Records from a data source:

Content starts

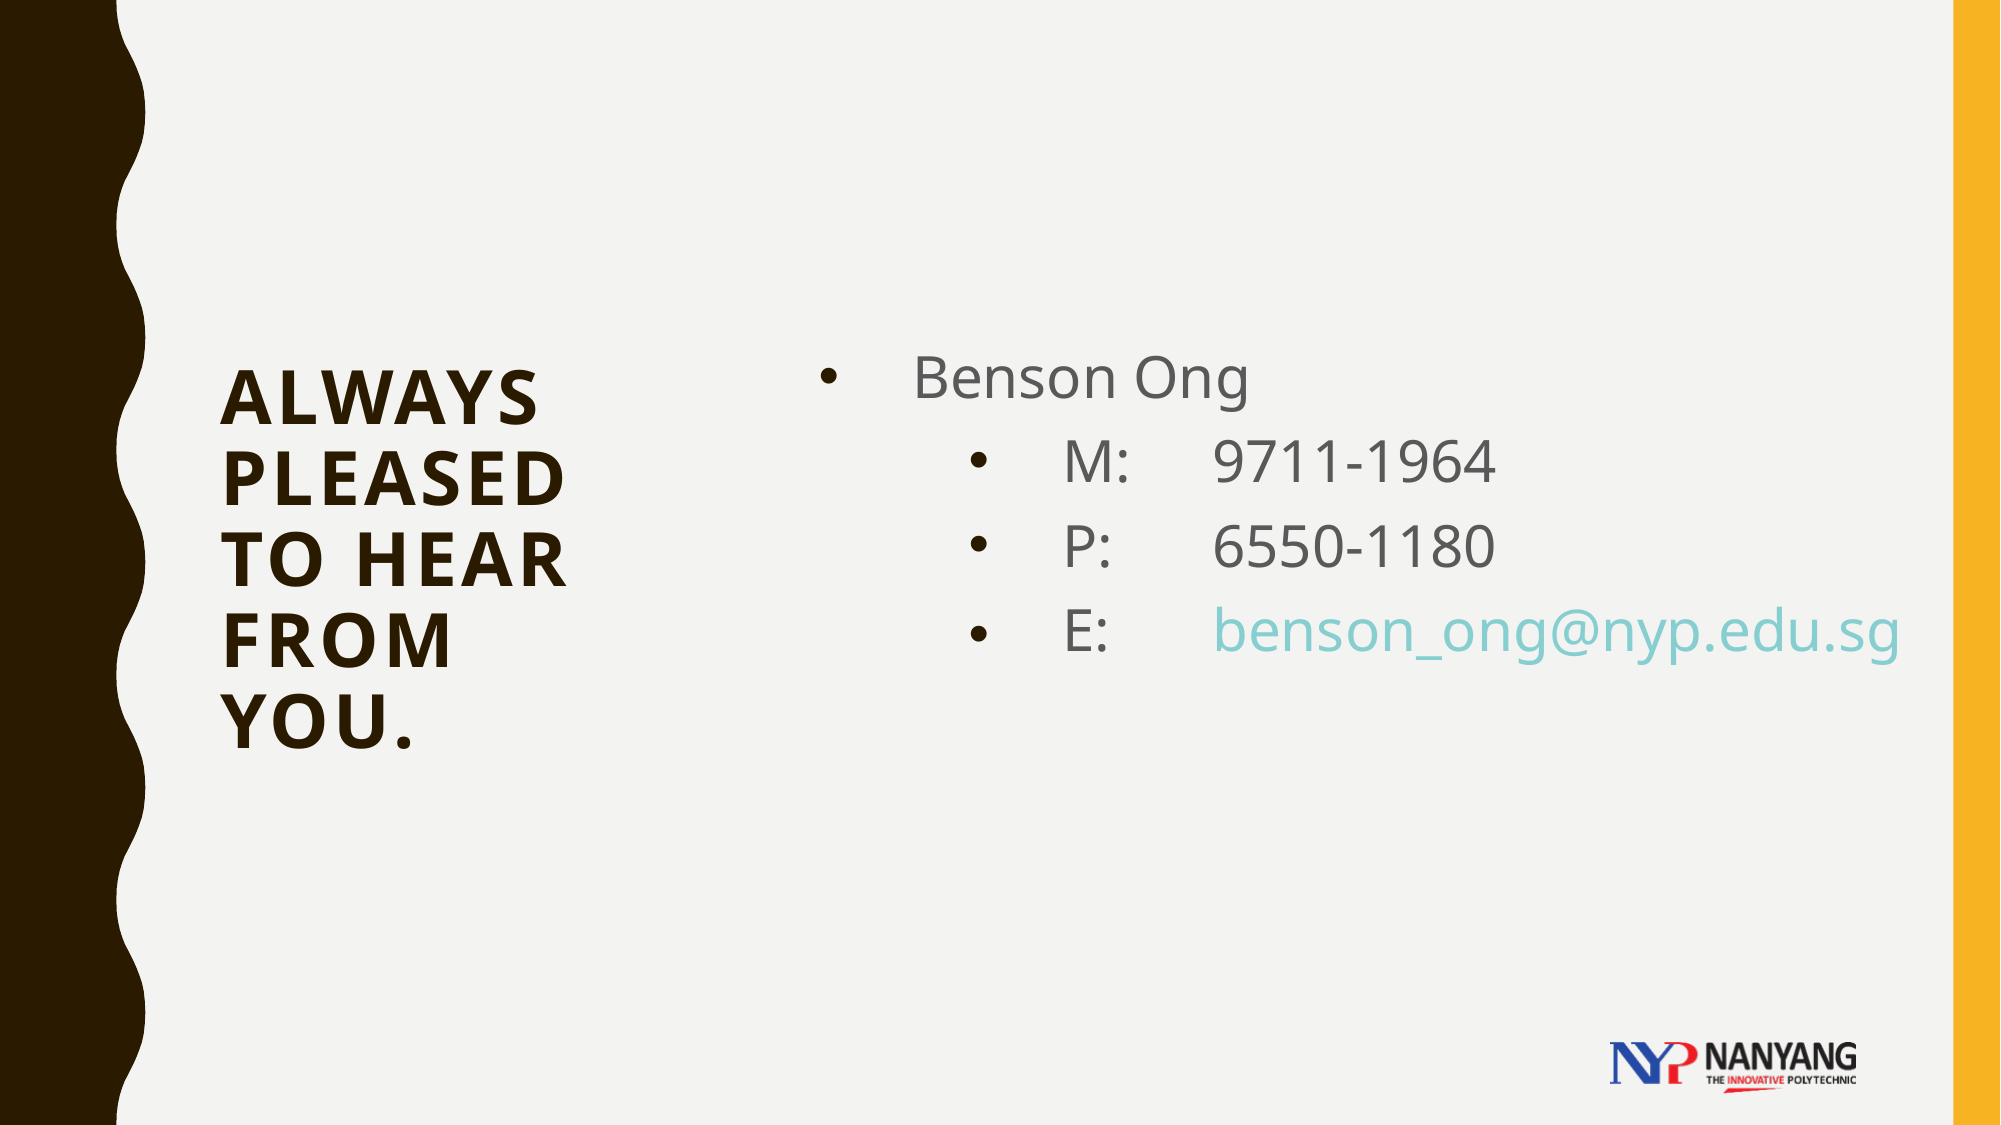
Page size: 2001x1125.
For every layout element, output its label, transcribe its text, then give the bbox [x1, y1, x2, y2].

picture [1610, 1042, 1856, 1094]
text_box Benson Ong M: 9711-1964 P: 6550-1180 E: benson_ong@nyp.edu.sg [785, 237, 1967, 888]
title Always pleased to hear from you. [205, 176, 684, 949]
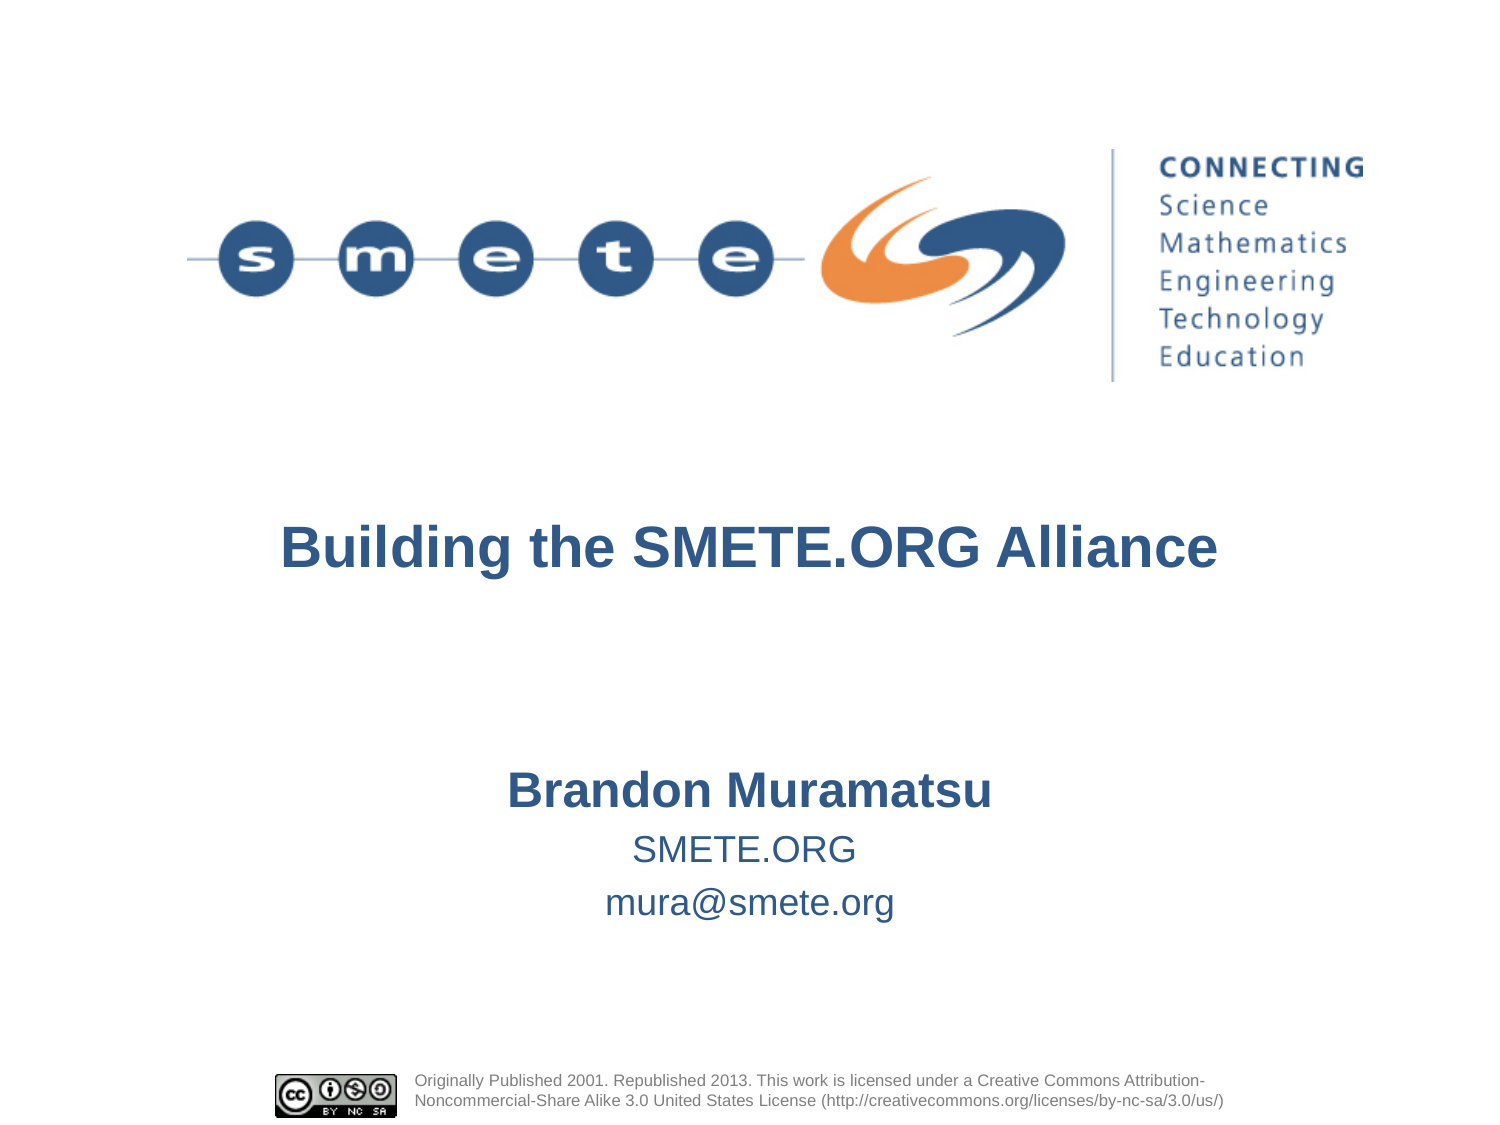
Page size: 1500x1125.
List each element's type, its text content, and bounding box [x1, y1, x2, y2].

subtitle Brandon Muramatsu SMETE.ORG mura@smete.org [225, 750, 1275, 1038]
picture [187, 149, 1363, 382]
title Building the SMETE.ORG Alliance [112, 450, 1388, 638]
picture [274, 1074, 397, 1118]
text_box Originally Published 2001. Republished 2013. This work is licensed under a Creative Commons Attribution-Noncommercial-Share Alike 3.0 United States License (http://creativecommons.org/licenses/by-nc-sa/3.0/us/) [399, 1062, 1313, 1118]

Content ends

## Work instruction
Apart from the pictures, write every entry out again exactly.

## Expected answer
Page size: 2001x1125.
For every layout element, output its label, transcribe its text, then give the bbox [x1, y1, x2, y2].

picture [1610, 1042, 1856, 1094]
text_box Benson Ong M: 9711-1964 P: 6550-1180 E: benson_ong@nyp.edu.sg [785, 237, 1967, 888]
title Always pleased to hear from you. [205, 176, 684, 949]
Page size: 1500x1125.
List each element's type, its text content, and bounding box [x1, y1, x2, y2].

subtitle Brandon Muramatsu SMETE.ORG mura@smete.org [225, 750, 1275, 1038]
picture [187, 149, 1363, 382]
title Building the SMETE.ORG Alliance [112, 450, 1388, 638]
picture [274, 1074, 397, 1118]
text_box Originally Published 2001. Republished 2013. This work is licensed under a Creative Commons Attribution-Noncommercial-Share Alike 3.0 United States License (http://creativecommons.org/licenses/by-nc-sa/3.0/us/) [399, 1062, 1313, 1118]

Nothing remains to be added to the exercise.